Same for Sweden’s stock market, the OMX Stockholm 30 Index, which recovered almost all its Covid losses in spite of Sweden famously rebuking social distancing measures. Sweden’s performance is about the same as the German Dax, in spite of the two countries totally opposite approaches to the virus. Like the US, Sweden had a 6x had a higher per-capita death rate than Germany (600 deaths per millions vs. 100), but there was no difference in market performance.

Josh continues

And now that the President, First Lady, Hope Hicks and God knows who else in the White House have the disease, the public’s perception that this thing is nowhere close to over (and, in fact, totally out of control) will only heighten the anxiety. Hope Hicks could turn out to have been a super spreader at the highest office in the land. The President’s people and supporters don’t wear masks in his presence as a show of loyalty to his rhetoric, which is obviously insane, but here we are.

Trump is close to being fully recovered, defying expectation last week in spite of his risk factors. Everyone else who was infected has recovered or is only mildly sick. Data from the CDC a month ago showed that 96% of Covid deaths in the US were attributable to a secondary factor such as obesity or heart disease. Given that Trump has none of those factors except mild obesity, his odds were very good of surviving.

I talked about being prepared for this “air pocket” in the economy based on the failure to get a new stimulus bill passed over the summer. It appears that the air pocket is now here.

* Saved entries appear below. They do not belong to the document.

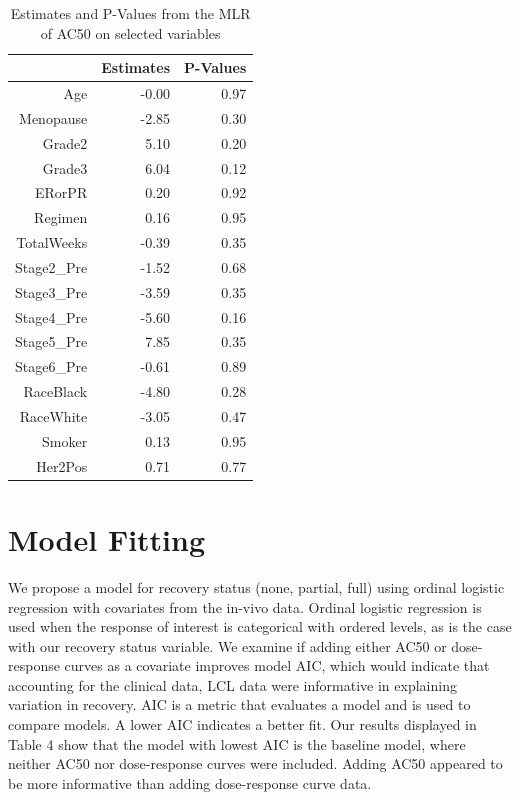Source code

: \documentclass[12pt]{article}
\begin{document}
\begin{table}[ht]
\caption{Estimates and P-Values from the MLR of AC50 on selected variables}
\centering
\begin{tabular}{rrr}
  \hline
 & Estimates & P-Values \\ 
  \hline
Age & -0.00 & 0.97 \\ 
  Menopause & -2.85 & 0.30 \\ 
  Grade2 & 5.10 & 0.20 \\ 
  Grade3 & 6.04 & 0.12 \\ 
  ERorPR & 0.20 & 0.92 \\ 
  Regimen & 0.16 & 0.95 \\ 
  TotalWeeks & -0.39 & 0.35 \\ 
  Stage2\_Pre & -1.52 & 0.68 \\ 
  Stage3\_Pre & -3.59 & 0.35 \\ 
  Stage4\_Pre & -5.60 & 0.16 \\ 
  Stage5\_Pre & 7.85 & 0.35 \\ 
  Stage6\_Pre & -0.61 & 0.89 \\ 
  RaceBlack & -4.80 & 0.28 \\ 
  RaceWhite & -3.05 & 0.47 \\ 
  Smoker & 0.13 & 0.95 \\ 
  Her2Pos & 0.71 & 0.77 \\ 
   \hline
\end{tabular}
\end{table}

\section{Model Fitting}

We propose a model for recovery status (none, partial, full) using ordinal logistic regression with covariates from the in-vivo data. Ordinal logistic regression is used when the response of interest is categorical with ordered levels, as is the case with our recovery status variable. We examine if adding either AC50 or dose-response curves as a covariate improves model AIC, which would indicate that accounting for the clinical data, LCL data were informative in explaining variation in recovery. AIC is a metric that evaluates a model and is used to compare models. A lower AIC indicates a better fit. Our results displayed in Table 4 show that the model with lowest AIC is the baseline model, where neither AC50 nor dose-response curves were included. Adding AC50 appeared to be more informative than adding dose-response curve data. 
\end{document}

You didn’t predict anything, and assuming you did, you were wrong again. All you did was entertain a possibility. I correctly predicted that the $600 unemployment checks ending would not hurt the US economy. With the S&P 500 close to new highs, looks like I was right again. There was no air pocket. Nike, for example, reported another huge quarter of earnings.

Sure enough, right again (notice a pattern?). From October 1st, Consumer spending rose in August; economy on track for record Q3 growth:

A report on Thursday from the Commerce Department showed consumer spending rose 1.0% in August after increasing 1.5% in July.

 

Economists had forecast consumer spending, which accounts for more than two-thirds of U.S. economic activity, advancing 0.8% in August.

 

The economy is on track for record growth in the third quarter after a historic slump in the April-June period. Third-quarter GDP growth estimates are topping a 32% annualized rate. The economy contracted at a 31.4% pace in the second quarter, the deepest decline since the government started keeping records in 1947. Growth estimates for the fourth quarter have been cut to around a 2.5% rate from above a 10% pace.

Because it’s mostly low-income people who have gotten sick and died, we would expect consumer spending to not fall much.